Esta plataforma é disponibilizada aos clientes “nível 2” da Eco-Partner, aos quais esta empresa gere todos os timming´s ambientais, não tendo a oficina que se preocupar com essas questões.

Na consulta da ferramenta “Gestão da Conformidade Legal” os clientes podem analisar diversas informações, como legislação (que está sempre atualizada), colocar questões à Eco-Partner, arquivo de todos os documentos ambientais, estado de conformidade do cliente requisito a requisito, tarefas a cumprir, entre outras informações.

“Desenvolvemos um projeto para uma empresa multinacional em Portugal, e aproveitamos esse know-how, com as necessárias adaptações a este setor das oficinas, para implementar esta ferramenta”, refere Marta Lampreia, administradora da Eco-Partner.

Segundo Marta Lampreia, os clientes que utilizam esta ferramenta têm toda a “vida” ambiental da empresa refletida na mesma, de uma forma muito prática, simples e de fácil consulta. “O responsável pós-venda tem aqui tudo o que precisa”, refere.

Apesar de ser uma ferramenta muito útil para grupos de retalho, que têm diversas oficinas, que assim podem simplificar muito o acesso à informação ambiental de cada um dos seus estabelecimentos, a verdade é que a mesma ferramenta é aplicável em qualquer oficina, “face aos enormes benefícios que a mesma encerra”, diz Marta Lampreia, explicando ainda que outra vantagem é o baixo custo de utilização desta plataforma.

Perguntas rápidas

Qual foi o seu primeiro carro?

O meu primeiro carro foi um Citroen AX.

Quantos quilómetros faz por ano?

Atualmente faço mais quilómetros do que fazia.
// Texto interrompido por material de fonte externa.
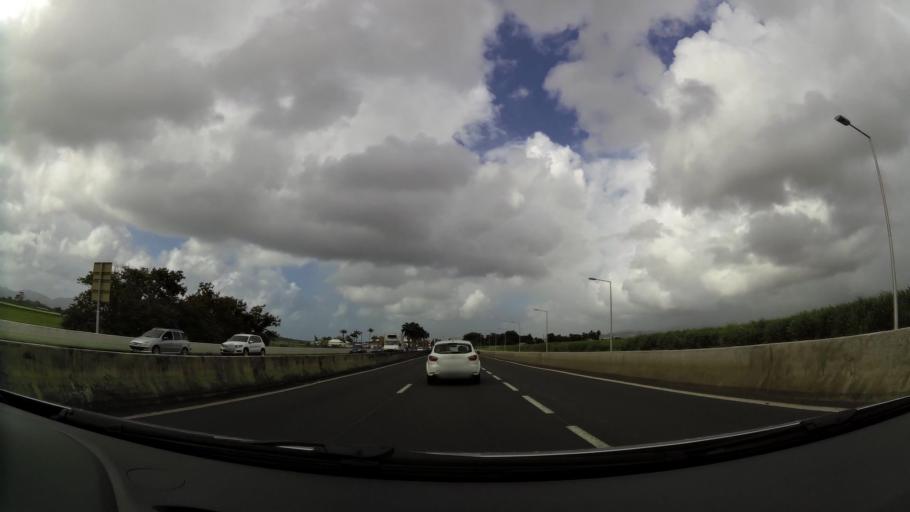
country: MQ
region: Martinique
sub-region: Martinique
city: Ducos
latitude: 14.5959
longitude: -60.9869
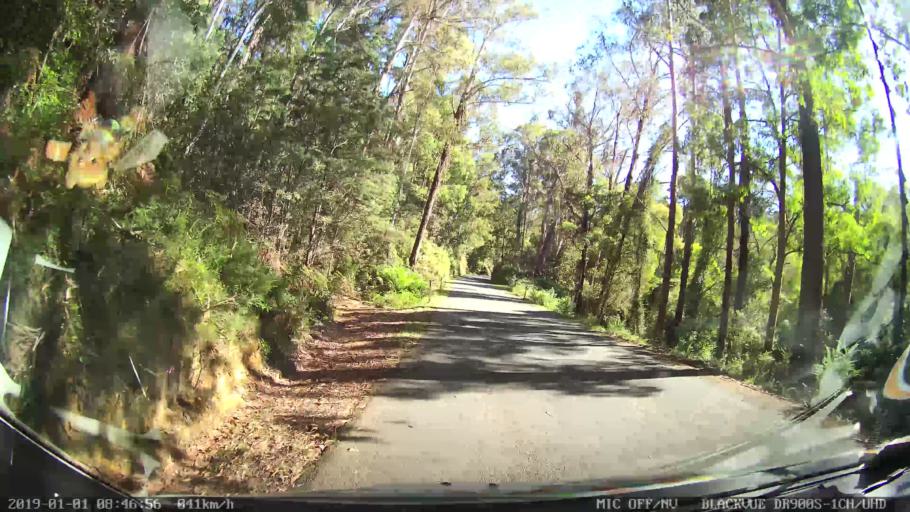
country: AU
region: New South Wales
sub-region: Snowy River
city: Jindabyne
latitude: -36.2973
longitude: 148.1952
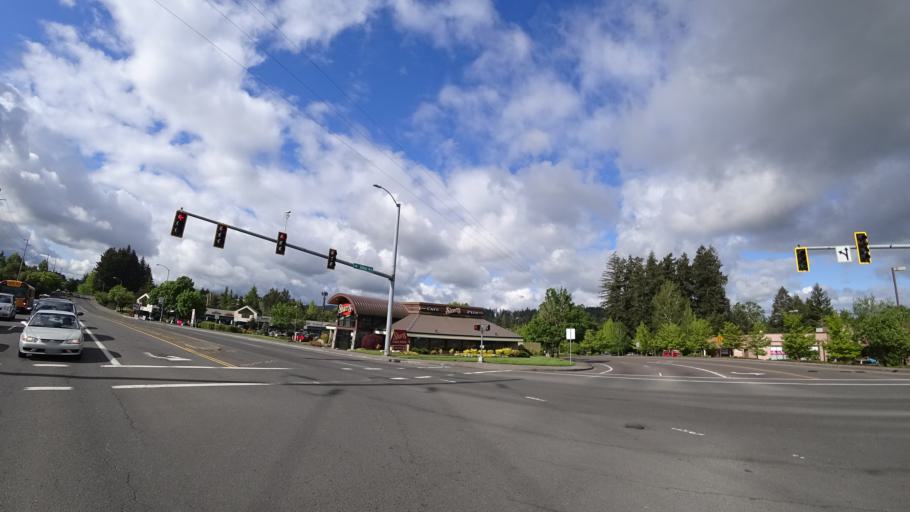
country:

Cerca de 50.000 quilómetros.

O que mais gosta no sector do oficinal?

Gosto muito de perceber as necessidades do cliente e poder resolver os seus problemas, encontrando as soluções ideais, convencendo-o de que são as melhores soluções e que deverão pagar um preço justo por elas.

E o que menos gosta?

O que menos gosto é o espírito que existe de regatear o preço. Por vezes movemos mundo e fundos para resolver o problema e desenvolver uma solução adequada e depois vai ao concorrente e troca-nos por poucos euros.

É importante ir ao terreno visitar as oficinas?

O processo de venda é moroso, entre o diagnóstico e a implementação da solução, mas isso prepara-nos parar darmos uma resposta adequada a cada oficina. Por isso, é obviamente muito importante estar no terreno.

O que gosta de fazer nos tempos livres, quando não está a falar de ambiente?

Gosto muito de jogar golfe.

Perfil

Licenciada em Química, na área de Biotecnologia, começou a trabalhar na área do ambiente relacionado com gazes industriais.

Entretanto entrou na Auto-Vila, então adquirida por uma multinacional francesa, e as suas funções passavem por trazer todas as atividades do grupo na área do ambiente para Portugal e implementá-las no mercado nacional.

Após este projeto, fundou a Eco-Partner, do qual é administradora desde 2003, gerindo hoje uma equipa de 15 pessoas.